In late April 2024, the European Sea Ports
Organisation (ESPO) launched the results of the ESPO Port
Investment Study 2024. The study offers a comprehensive analysis of the investment pipeline
and challenges of European ports.
Specifically, the study revealed that the
investment needs of European port managing bodies are very huge amounting to €80
billion for the next 10 years, up to 2034.

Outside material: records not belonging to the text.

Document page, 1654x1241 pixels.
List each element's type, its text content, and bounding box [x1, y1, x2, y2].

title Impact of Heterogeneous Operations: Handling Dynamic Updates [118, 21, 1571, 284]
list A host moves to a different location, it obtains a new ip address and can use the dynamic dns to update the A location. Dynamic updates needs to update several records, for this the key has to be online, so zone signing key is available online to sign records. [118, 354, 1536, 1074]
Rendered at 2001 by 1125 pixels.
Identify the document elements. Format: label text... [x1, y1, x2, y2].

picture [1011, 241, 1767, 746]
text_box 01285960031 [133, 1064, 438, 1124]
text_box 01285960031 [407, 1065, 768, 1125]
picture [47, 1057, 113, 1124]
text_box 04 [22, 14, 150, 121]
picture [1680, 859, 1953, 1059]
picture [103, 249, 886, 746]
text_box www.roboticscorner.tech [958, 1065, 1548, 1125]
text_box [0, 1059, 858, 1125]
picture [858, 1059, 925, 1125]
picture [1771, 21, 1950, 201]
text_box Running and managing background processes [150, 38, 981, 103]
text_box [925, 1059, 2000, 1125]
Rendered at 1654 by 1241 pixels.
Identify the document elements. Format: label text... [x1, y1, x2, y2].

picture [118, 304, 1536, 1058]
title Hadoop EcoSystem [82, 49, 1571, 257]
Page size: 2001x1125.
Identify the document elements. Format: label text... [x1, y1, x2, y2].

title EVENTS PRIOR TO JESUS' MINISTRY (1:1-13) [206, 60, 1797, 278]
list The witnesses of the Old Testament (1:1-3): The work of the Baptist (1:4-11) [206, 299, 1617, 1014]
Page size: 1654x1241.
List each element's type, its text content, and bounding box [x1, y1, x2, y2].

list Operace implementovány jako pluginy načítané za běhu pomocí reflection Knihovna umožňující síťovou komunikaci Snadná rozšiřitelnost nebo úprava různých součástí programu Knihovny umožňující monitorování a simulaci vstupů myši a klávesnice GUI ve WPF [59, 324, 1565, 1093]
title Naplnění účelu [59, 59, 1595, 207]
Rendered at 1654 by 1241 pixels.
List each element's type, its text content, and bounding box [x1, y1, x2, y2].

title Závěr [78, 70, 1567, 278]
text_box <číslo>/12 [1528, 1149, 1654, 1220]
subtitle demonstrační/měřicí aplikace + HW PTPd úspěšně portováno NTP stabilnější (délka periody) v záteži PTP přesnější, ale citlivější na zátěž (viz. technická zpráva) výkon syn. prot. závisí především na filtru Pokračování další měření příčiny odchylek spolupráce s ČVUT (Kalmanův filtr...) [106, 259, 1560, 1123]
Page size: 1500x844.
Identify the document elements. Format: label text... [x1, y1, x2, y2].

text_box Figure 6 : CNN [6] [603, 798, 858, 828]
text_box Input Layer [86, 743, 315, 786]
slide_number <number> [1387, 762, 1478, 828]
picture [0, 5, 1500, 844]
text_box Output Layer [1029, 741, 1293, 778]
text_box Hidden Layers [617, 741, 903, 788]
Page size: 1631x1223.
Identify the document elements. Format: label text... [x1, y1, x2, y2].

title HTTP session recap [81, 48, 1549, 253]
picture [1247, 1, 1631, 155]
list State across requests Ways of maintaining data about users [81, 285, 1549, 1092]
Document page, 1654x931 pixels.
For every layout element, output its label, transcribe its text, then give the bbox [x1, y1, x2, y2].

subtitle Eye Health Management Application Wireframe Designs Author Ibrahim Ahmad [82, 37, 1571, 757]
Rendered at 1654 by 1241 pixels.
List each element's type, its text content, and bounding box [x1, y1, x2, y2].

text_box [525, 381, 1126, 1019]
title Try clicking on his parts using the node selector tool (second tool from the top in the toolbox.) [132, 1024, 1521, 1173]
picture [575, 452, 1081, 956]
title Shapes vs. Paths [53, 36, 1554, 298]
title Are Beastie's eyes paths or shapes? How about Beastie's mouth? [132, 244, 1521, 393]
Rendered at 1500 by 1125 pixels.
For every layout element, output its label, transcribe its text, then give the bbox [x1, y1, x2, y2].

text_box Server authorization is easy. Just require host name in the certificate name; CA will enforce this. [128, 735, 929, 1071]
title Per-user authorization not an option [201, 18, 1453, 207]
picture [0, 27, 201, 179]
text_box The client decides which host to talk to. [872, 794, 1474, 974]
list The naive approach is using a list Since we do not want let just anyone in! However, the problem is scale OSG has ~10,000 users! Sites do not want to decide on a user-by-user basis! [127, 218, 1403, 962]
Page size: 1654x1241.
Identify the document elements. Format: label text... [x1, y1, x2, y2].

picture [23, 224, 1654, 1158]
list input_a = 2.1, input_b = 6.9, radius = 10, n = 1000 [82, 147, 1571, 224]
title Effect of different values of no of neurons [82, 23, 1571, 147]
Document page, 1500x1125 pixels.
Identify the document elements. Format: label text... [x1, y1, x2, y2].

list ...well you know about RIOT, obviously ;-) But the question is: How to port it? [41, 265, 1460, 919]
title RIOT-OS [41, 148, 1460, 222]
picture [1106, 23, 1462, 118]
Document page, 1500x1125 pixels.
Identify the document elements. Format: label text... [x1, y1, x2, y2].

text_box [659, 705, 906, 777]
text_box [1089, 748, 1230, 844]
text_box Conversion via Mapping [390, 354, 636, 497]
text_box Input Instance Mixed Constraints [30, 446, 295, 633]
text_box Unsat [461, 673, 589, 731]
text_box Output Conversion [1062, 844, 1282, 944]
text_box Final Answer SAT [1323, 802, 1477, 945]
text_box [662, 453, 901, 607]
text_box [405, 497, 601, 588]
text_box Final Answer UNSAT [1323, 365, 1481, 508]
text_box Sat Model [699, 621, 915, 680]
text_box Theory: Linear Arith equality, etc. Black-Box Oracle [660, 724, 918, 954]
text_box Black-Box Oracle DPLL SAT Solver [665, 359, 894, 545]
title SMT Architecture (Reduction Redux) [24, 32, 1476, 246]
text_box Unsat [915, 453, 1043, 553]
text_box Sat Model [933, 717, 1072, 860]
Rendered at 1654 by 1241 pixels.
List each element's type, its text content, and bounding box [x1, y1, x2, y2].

A second key finding is that investments in
sustainability and energy transition are becoming the second most important
investment category for port authorities. Yet, Ports in Europe do more than before. From being multimodal
hubs in the supply chain linking the sea with the hinterland, ports are
developing into hubs and facilitators of sustainable energies, clusters of
industry and circular economy, as well as important pillars of geo-political
and geo-economic resilience.The
investment pipelines of Europe’s ports reflect changing and multidimensional
role.
The study shows that next to investments in
developing basic port infrastructure, port managing bodies are more and more
investing to take up strategic and social responsibilities and achieving
Europe’s ambitions. This often implies projects with a high societal value, yet
slow, low and risky returns on investment.
Europe’s port managing bodies need European
support to turn all
goals and ambitions into a success.
These findings underline the need for dedicated port envelopes within
the different EU funding instruments, in the first place through the Connecting
Europe Facility, or a similar funding instrument.